Y a-t-il aussi une conception différente du journalisme ?

Globalement, je pense que les Anglo-Saxons et les Français ont deux cultures très différentes du journalisme. Nous avons, nous autres Anglo-Saxons, l'idée très ancrée que nous sommes des empêcheurs de tourner en rond. Même dans les petits journaux province, on se fait un point d'honneur à chercher si le maire n'a pas trop dépensé pour une salle des fêtes, par exemple. Alors que prenez les journaux de province français : ils sont surtout très fort sur le programme de la salle des fêtes ! Nous avons aussi une vraie culture du scoop. Regardez le nombre de fois où l'on peut lire le mot exclusive, particulièrement dans la presse du dimanche ! En France, c'est différent. Pour être bien vu, et y compris des lecteurs, me semble-t-il, il faut être chroniqueur ou éditorialiste, analyser et débattre ! Ce n'est pas le journaliste de terrain qui a les honneurs. Je suis d'ailleurs très étonné tous les matins, quand j'écoute les revues de presse à la radio où sont cités toute une ribambelle d'éditorialistes de journaux de province. Tous ces gens qui parlent comme des papes sur la politique américaine, derrière leurs bureaux, en compilant les autres journaux du jour ! Ces journalistes feraient mieux d'écrire sur les scandales locaux. Nous aussi, nous avons des chroniqueurs en Grande-Bretagne, mais il me semble qu'il s'agit davantage d'informer les lecteurs que de chercher à impressionner les profs d'université...

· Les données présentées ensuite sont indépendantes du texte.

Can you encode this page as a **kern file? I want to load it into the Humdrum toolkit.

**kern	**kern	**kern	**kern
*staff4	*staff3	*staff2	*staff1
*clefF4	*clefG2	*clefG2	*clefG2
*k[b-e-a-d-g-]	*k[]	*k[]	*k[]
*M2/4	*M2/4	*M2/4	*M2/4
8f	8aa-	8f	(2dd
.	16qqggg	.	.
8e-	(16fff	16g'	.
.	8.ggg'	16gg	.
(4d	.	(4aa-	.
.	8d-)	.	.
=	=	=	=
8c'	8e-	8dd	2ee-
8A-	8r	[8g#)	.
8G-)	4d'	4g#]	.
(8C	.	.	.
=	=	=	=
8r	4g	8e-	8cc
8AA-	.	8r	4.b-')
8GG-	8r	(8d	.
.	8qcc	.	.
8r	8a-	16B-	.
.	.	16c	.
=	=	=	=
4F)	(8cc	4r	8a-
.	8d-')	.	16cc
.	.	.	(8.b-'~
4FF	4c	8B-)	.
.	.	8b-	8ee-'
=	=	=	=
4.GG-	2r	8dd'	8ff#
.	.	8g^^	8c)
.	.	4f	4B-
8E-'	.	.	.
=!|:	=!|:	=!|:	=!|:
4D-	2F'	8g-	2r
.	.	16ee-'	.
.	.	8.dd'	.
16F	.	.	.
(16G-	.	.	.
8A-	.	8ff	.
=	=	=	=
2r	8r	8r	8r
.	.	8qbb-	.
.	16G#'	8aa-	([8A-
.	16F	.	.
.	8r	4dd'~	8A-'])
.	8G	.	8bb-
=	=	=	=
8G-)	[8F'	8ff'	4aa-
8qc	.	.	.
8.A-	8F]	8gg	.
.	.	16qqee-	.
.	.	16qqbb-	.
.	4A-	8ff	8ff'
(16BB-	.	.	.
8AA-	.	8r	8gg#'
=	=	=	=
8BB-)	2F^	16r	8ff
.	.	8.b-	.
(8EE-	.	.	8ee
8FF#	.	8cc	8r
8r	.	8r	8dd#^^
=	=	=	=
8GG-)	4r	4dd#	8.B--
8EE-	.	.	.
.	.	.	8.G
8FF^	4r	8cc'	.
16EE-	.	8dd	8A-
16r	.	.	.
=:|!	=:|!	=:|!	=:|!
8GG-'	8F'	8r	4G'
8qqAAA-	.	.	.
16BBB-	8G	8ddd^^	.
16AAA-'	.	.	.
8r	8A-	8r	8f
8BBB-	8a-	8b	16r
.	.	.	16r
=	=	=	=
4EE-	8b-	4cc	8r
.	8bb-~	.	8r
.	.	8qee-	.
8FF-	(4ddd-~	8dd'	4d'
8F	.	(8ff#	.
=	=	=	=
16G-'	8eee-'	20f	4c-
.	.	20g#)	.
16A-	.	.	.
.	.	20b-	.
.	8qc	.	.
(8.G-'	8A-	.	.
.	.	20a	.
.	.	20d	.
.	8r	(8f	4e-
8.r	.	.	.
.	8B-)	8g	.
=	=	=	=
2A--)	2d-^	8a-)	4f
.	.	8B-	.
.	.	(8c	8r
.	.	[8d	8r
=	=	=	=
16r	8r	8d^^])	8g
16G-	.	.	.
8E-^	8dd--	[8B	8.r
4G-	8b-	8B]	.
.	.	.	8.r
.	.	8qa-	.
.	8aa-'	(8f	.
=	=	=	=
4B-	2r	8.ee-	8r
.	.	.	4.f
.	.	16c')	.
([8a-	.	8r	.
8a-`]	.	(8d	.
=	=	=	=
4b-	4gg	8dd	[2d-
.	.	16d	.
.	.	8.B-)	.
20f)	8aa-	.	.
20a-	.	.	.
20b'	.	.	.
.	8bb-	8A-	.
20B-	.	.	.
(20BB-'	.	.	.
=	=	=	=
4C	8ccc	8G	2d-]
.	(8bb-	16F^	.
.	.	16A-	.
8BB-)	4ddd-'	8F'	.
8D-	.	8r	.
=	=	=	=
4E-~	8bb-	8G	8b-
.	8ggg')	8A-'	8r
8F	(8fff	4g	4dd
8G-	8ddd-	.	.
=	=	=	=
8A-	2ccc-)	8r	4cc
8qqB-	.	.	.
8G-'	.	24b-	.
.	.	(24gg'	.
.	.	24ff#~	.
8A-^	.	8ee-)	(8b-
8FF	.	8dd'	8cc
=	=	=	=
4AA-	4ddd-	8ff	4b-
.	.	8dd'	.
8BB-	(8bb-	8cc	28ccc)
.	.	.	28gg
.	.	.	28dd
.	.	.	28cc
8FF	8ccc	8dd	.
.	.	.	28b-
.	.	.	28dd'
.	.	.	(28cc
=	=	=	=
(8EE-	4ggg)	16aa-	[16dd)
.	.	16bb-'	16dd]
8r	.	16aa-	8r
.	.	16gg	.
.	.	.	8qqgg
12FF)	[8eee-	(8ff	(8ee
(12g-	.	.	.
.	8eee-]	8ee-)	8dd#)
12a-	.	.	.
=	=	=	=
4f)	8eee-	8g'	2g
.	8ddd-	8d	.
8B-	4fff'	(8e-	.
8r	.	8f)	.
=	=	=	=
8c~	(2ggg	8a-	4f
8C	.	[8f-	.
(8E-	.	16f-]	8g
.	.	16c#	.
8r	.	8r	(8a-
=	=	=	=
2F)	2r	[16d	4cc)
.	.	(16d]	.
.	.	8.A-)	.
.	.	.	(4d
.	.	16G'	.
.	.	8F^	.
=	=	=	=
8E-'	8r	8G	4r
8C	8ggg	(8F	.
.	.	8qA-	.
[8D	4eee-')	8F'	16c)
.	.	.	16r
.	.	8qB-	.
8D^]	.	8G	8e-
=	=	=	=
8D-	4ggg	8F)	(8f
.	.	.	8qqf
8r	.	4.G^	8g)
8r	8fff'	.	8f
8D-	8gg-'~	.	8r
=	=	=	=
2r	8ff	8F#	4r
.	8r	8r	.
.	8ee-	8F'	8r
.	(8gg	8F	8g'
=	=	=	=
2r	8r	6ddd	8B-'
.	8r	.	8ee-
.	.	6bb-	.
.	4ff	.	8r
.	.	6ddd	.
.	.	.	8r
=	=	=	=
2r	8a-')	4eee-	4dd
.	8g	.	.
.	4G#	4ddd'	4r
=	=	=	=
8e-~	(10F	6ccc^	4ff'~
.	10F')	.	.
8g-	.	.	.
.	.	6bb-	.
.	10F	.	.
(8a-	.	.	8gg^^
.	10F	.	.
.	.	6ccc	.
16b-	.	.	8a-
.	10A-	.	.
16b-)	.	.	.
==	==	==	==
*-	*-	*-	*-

Vous avez publié un livre sur Mitterrand en 1995, était-ce si difficile d'enquêter sur lui ?

En 1994, j'ai décidé d'aller faire une enquête sur Mitterrand dans la Nièvre. Là-bas, tout le monde savait tout , depuis 1946 ­ dès sa première campagne législative dans le département ­, sur ses relations avec Bousquet, sur son antimarxisme, la francisque... Aux archives départementales, il y avait ses «professions de foi» de candidat à la députation. Tout. N'importe quel journaliste aurait très tôt pu y trouver les «vraies» informations. En fait, sur Mitterrand, le Canard enchaîné a fait sortir ce qu'il fallait, l'Humanité aussi. Mais ça n'a pas été repris. Pas plus que les informations sur sa maladie révélées dès 1981 par Paris-Match. Les journalistes français ont vraiment été très complices avec lui. Il a fallu attendre la fin de sa vie, et notamment le livre de Pierre Péan en 1994, pour que ça sorte. Mais c'était trop tard. J'en suis encore surpris. En Grande-Bretagne, dès qu'il a été question que Tony Blair devienne Premier ministre, sa circonscription a été passée au peigne fin.

Vos journalistes politiques seraient donc tout beaux tout roses ?

Nous avons des journalistes qui suivent le Parlement, le lobby. Ceux-là sont de vrais godillots, vivent là en permanence, pratiquent le off... On les critique beaucoup. Franchement, c'est honteux d'être lèche-cul avec des hommes politiques. Je dois cependant admettre que, chez nous, la plupart des journaux appartiennent à des industriels de droite, comme Rupert Murdoch par exemple. Et je ne peux en tout cas que déplorer le fait que les hommes politiques contrôlent de mieux en mieux l'information, en multipliant les conférences de presse notamment. En distillant des informations que l'on attribue ensuite à des «sources bien informées». Petit jeu qui leur permet de faire passer des messages, qu'ils peuvent ensuite démentir.